# [Given information]

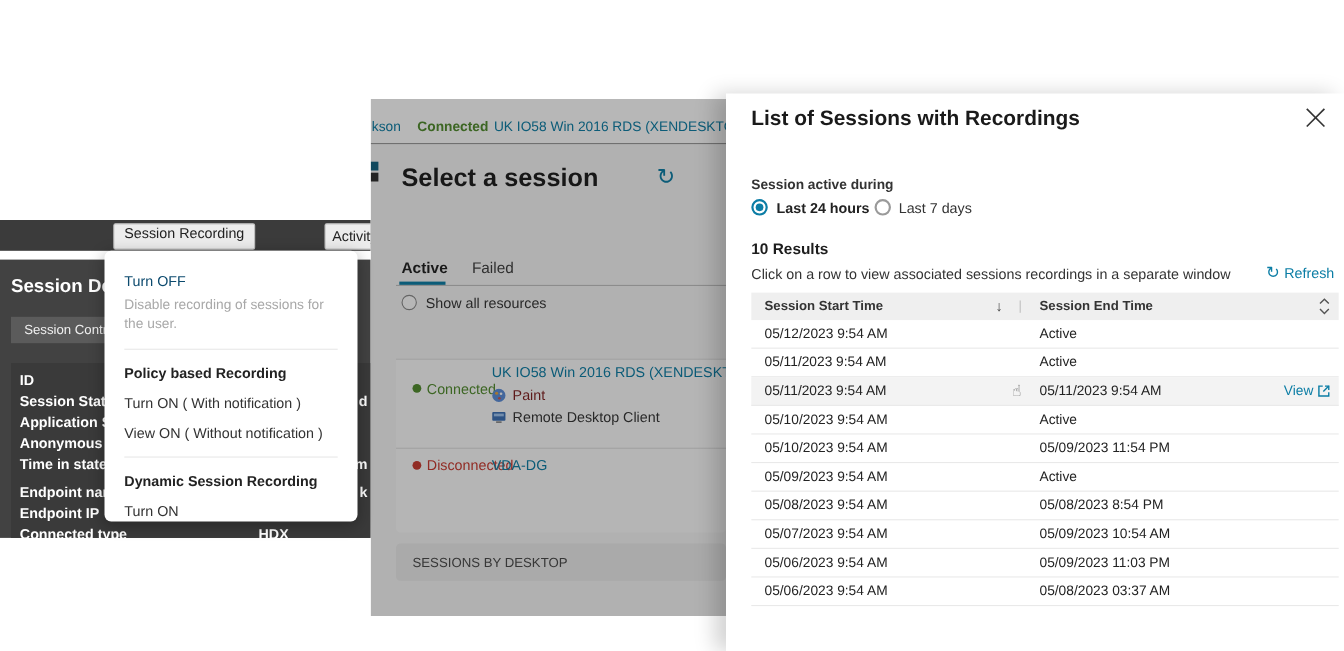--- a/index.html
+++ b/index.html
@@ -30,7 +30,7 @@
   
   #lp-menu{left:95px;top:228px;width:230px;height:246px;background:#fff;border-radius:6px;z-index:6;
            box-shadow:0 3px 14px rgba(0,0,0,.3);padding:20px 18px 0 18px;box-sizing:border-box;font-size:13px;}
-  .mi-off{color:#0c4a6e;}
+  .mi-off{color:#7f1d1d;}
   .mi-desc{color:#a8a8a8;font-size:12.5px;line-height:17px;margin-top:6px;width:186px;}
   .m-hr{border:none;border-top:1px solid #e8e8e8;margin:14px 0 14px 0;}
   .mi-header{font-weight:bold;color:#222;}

# [Task brief]
Could you copy the data above exactly, leaving the pictures out?

# [Response to this exercise]
--- a/index.html
+++ b/index.html
@@ -30,7 +30,7 @@
   
   #lp-menu{left:95px;top:228px;width:230px;height:246px;background:#fff;border-radius:6px;z-index:6;
            box-shadow:0 3px 14px rgba(0,0,0,.3);padding:20px 18px 0 18px;box-sizing:border-box;font-size:13px;}
-  .mi-off{color:#0c4a6e;}
+  .mi-off{color:#7f1d1d;}
   .mi-desc{color:#a8a8a8;font-size:12.5px;line-height:17px;margin-top:6px;width:186px;}
   .m-hr{border:none;border-top:1px solid #e8e8e8;margin:14px 0 14px 0;}
   .mi-header{font-weight:bold;color:#222;}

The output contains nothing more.